This might sound like a lead-up to some kind of joke: Landlocked Indianapolis is jumping into the tiki revival’s Polynesian melting pot. We have a new high-end tiki bar (The Inferno Room) filled with collector-quality Papua New Guinea tribal art, and tiki pop-ups have transformed Hoosier bars into temporary island oases, from Irvington’s Black Acre to Mo’s House in Evansville to Kokomo’s Coterie, which hosted a tropical takeover every Saturday night last summer.

Indianapolis has its own chapter of the Fraternal Order of Moai, a semi-secret society of fez-wearing convivial souls who travel to thatched bars around the world, collecting experiences and swizzle sticks for their elaborate home tiki bars. You will find no shortage of working bartenders experimenting with cocktails that fall under the little pink umbrella of nouveau tiki.

Plus, we can lay claim to some tiki history of our own. Crawfordsville native Steve Crane, a B-movie actor who was briefly married to Lana Turner, is considered one of the fathers of the movement. He founded The Luau restaurant in Beverly Hills in the 1950s and went on to open posh Polynesian spots around the country into the late 1970s.
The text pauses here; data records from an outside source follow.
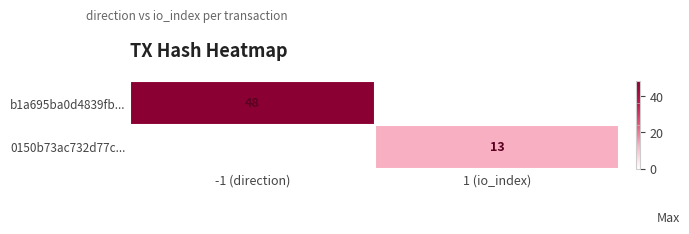

The value of 0150b73ac732d77c... at 1 (io_index) is 3. True or false?

False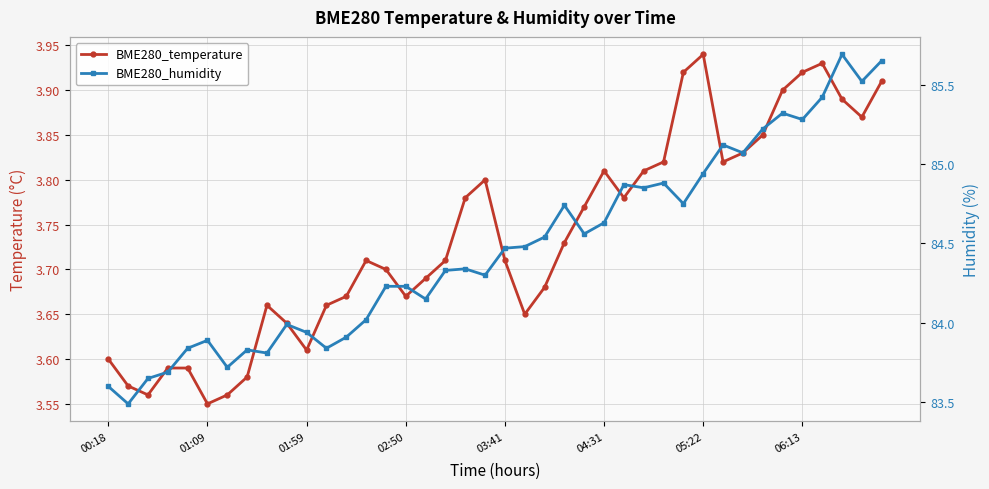

List the series in order of their peak value, highest first.

BME280_humidity, BME280_temperature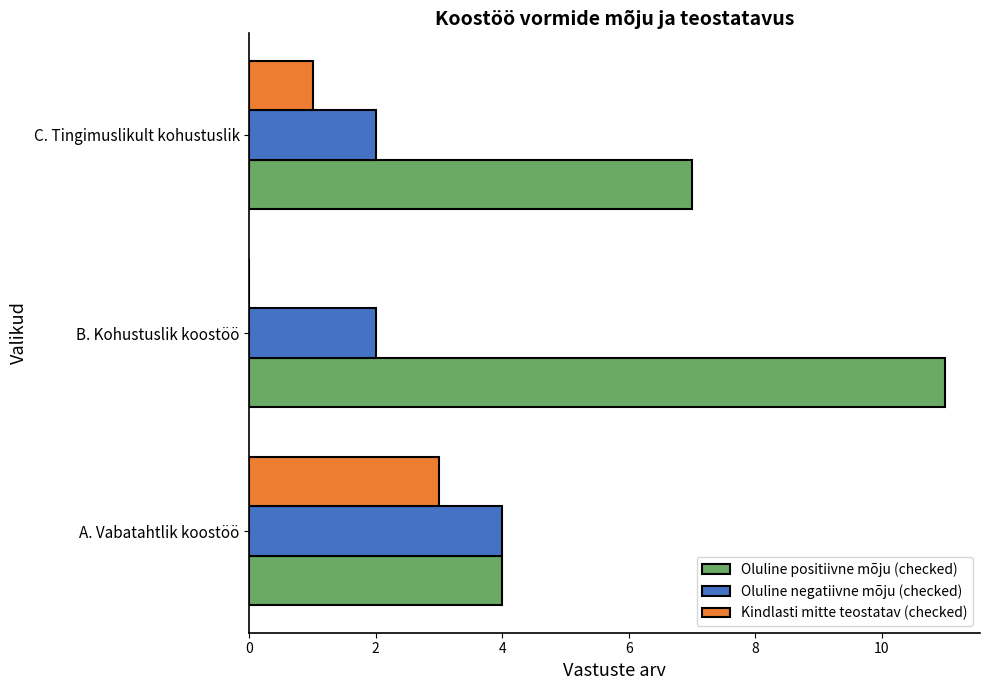

What is the sum of the Kindlasti mitte teostatav (checked) values at C. Tingimuslikult kohustuslik and A. Vabatahtlik koostöö?

4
Around that time, local tikiphiles might have thrown back a Suffering Bastard or a Rattlesnake at the gloriously peak-roofed and torch-lit Mai Tai restaurant at the corner of 38th Street and Shadeland Avenue, a piece of architectural lore from a bygone era. It adds to the mystique, though. And the fact that you can order a drink poured into a vintage Mai Tai restaurant glass at The Inferno Room shows how, punch line or not, Indianapolis has embraced its own goofy drunk history.